La vita di Simonetta non sembra avere un doppiofondo nascosto, fatto di spasimanti turbati e pretendenti maniaci che la molestavano.
Nulla del genere si trova nella vita di questa giovane di 26 anni che passava ancora le vacanze con la sua famiglia, e veniva considerata da tutti molto seria e giudiziosa.
Il parente “scomodo” di Simonetta legato ai servizi: monsignor Ferrero
Tra i parenti della dipendente della Montedison, ce n’è uno però che forse avrebbe meritato maggiore attenzione.
Si tratta di monsignor Carlo Ferrero, fratello del padre di Simonetta, Francesco, che in quegli anni era un docente di diritto ecclesiastico dell’università Pro Deo.
La Pro Deo era nata qualche anno prima, nel 1966, su impulso di un personaggio molto particolare come padre Felix Morlion.
Padre Morlion
Padre Morlion nasce nel 1904 in Belgio, nelle Fiandre Orientali, e sin dai primi anni della sua carriera ecclesiastica coltiva subito un interesse per la comunicazione e il giornalismo.
A padre Morlion sembrano stare molto a cuore i moderni mezzi di comunicazione, il cui padroneggiamento è essenziale per gestire la propaganda che gli apparati vicini a questo sacerdote volevano trasmettere.

→ **VOCI FORNITE**
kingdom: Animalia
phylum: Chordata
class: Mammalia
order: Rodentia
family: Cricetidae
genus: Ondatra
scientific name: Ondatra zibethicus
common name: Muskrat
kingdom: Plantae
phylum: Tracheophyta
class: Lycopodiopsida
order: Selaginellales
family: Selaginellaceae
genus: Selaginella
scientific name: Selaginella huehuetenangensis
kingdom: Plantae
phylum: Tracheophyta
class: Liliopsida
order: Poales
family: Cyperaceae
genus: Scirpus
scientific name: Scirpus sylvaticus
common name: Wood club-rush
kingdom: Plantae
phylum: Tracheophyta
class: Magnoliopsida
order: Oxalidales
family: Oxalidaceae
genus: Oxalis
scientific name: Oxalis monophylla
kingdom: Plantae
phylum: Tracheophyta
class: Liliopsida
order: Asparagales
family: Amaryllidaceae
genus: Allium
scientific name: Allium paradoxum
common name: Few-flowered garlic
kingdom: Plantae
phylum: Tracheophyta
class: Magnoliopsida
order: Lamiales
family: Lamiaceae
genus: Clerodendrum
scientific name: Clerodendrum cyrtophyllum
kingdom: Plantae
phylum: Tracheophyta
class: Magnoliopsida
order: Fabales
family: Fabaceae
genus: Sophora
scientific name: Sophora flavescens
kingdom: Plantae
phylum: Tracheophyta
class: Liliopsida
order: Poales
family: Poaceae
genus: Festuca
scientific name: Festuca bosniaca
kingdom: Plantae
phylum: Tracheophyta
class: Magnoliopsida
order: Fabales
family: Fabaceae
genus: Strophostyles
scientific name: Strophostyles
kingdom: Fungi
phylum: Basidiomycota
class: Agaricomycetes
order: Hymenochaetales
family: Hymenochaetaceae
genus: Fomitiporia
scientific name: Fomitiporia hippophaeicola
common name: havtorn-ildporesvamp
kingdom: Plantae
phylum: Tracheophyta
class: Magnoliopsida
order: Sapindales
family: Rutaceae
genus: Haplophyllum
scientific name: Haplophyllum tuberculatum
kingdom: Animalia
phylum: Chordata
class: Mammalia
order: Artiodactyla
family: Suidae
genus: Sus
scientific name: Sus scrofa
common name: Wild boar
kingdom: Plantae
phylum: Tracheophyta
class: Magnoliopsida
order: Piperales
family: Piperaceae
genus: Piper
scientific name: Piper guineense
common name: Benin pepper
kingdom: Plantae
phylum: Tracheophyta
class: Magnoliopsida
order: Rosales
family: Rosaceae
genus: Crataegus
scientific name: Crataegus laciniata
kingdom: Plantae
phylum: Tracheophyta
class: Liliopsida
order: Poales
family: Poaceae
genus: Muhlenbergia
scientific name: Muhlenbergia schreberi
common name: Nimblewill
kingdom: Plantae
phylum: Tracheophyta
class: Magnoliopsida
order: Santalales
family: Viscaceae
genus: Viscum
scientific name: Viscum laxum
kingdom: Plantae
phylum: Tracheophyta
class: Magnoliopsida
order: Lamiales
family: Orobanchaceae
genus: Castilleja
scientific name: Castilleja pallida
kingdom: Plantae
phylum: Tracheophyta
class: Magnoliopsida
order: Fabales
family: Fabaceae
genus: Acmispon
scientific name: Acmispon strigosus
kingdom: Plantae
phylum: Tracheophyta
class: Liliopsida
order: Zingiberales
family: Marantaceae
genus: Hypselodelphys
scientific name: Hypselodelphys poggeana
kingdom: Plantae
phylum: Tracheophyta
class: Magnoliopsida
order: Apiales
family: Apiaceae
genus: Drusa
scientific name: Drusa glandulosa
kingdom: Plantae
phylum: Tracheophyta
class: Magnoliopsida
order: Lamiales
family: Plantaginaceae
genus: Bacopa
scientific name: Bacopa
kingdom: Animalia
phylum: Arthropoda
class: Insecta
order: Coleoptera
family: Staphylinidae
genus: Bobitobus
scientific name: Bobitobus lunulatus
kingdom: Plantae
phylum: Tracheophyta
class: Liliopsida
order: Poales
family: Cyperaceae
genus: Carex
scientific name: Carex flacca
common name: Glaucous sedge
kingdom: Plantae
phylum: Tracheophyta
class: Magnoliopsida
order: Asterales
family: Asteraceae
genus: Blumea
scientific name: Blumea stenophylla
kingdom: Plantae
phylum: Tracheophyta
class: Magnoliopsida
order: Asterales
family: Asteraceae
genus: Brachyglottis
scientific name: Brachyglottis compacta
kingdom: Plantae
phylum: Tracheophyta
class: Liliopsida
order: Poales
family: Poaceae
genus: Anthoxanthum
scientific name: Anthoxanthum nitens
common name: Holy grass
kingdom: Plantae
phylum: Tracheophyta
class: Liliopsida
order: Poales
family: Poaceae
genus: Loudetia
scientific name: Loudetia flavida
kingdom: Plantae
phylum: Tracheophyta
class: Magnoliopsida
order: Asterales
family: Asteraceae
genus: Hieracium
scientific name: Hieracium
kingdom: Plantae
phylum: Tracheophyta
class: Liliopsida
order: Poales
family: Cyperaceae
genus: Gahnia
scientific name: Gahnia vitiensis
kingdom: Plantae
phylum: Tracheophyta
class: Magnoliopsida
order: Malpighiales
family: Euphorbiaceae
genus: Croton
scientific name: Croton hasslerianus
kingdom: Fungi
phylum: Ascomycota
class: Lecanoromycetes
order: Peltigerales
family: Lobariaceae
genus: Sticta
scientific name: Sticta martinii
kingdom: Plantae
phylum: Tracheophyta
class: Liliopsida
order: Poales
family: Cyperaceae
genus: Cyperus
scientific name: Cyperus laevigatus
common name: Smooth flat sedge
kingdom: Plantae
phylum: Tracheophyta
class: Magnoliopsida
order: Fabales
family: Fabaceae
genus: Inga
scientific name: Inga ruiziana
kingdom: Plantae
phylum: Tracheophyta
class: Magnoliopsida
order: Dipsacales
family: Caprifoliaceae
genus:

→ **ESERCIZIO SCRITTO**
Stabilisci se ciascuna affermazione concorda con l'estratto su Simonetta e monsignor Ferrero, rispondendo sì o no e citando alla lettera le parole decisive. (a) Monsignor Carlo Ferrero era fratello del padre di Simonetta. (b) Padre Morlion nacque in Olanda. (c) La Pro Deo nacque nel 1966. Le voci sono un materiale a sé, indipendente dall'estratto.

→ **SOLUZIONE**
(a) Sì: "fratello del padre di Simonetta, Francesco"
(b) No: "nasce nel 1904 in Belgio, nelle Fiandre Orientali"
(c) Sì: "La Pro Deo era nata qualche anno prima, nel 1966"